How to Keep an Eye on Negative SEO
Whether you operate an online store-front, a personal blog or a website aimed at a particular niche, increasing your visibility and traffic are important. With so many ways to drive people to your website, discovering which methods work best for your exact audience requires some trial and error. However, for virtually all brands, SEO can play a huge role in drumming up new visitors.
While many think about the positives and benefits that SEO can apply, it’s important to remember that the competition is almost always stiff. In many niches, your competitors will do everything in their power to undermine your performance and claim those benefits for themselves. One of the easiest ways for them to do this is to utilize negative SEO.
Today, we’ll discuss what negative SEO entails and what you can do to keep an eye out for it.
Watch for Inbound Links
Arguably the easiest way to competitors and brands to target you with negative SEO is to create inbound links to your website from dubious sources. From the traditional link farms to purposefully and personally-crafted black hat websites, the effects that inbound links can have on your brand is immense.
Arguably one of the most common criticisms with search engines’ current link policies, brands shouldn’t have to face the wrath of random websites linking to them and destroying their credibility in the process. Nevertheless, it is very easy, quick and affordable for competitors to engage in this kind of activity. Thankfully, disavowing tools exist that can allow you to eliminate any impact these tactics will have – but you must keep an eye on any inbound links pinging your website on a regular basis.
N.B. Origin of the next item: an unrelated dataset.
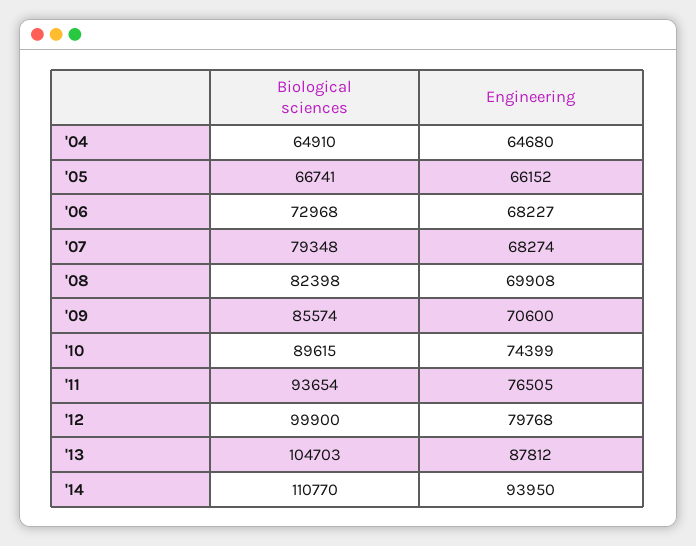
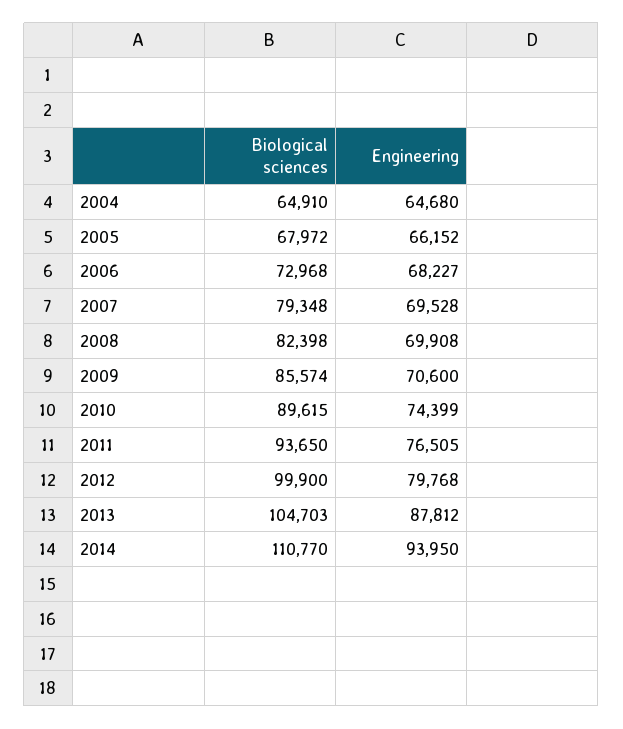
Biological sciences, '05: 66741 -> 67972
Engineering, '07: 68274 -> 69528
Biological sciences, '11: 93654 -> 93650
Watch for Content Scraping
Another problem for brands that have stiff competition is content scraping or duplicate content issues. Particularly an issue with competitors who have more of a presence in a niche than you, this entails brands stealing your website content as soon as it is published and passing it off as their own. Because their rankings and standings may be better than yours (and also because their websites may be indexed more frequently), this tactic can result in you being penalized for “duplicating” content you originally wrote!
Ultimately, this negative SEO tactic is harder to keep track of than inbound links, but there are tools available that monitor the internet for any instances of plagiarism, helping you to avoid the very worst situations with these type of attack. Additionally, if you believe you’re a victim of this strategy, take manual steps to ensure that your content is being indexed as quickly as possible after publication.
Particularly potent if your brand provides products or services online, the fake review tactic is a powerful example of just how much negative SEO can hurt. All it takes are a few accounts created to leave nasty or negative reviews on platforms such as Google and Yelp: once these start pinging your website or brand as a bad place to visit, the effects are almost immediate.
Search engines will begin downgrading your visibility, and even without this effect, customers who peruse reviews before buying (many do) will get a bad first impression of your brand. Thankfully, just like with inbound links, there are ways to dispute this – but the burden of proof that they are in fact negative is much higher.
It’s a shame that people will stoop so low to hurt their competitors, but this is the reality of today’s cut-throat online world. Even though you can’t stop others from attacking you, you can be on the lookout for the most common types of negative SEO and position yourself to act in response.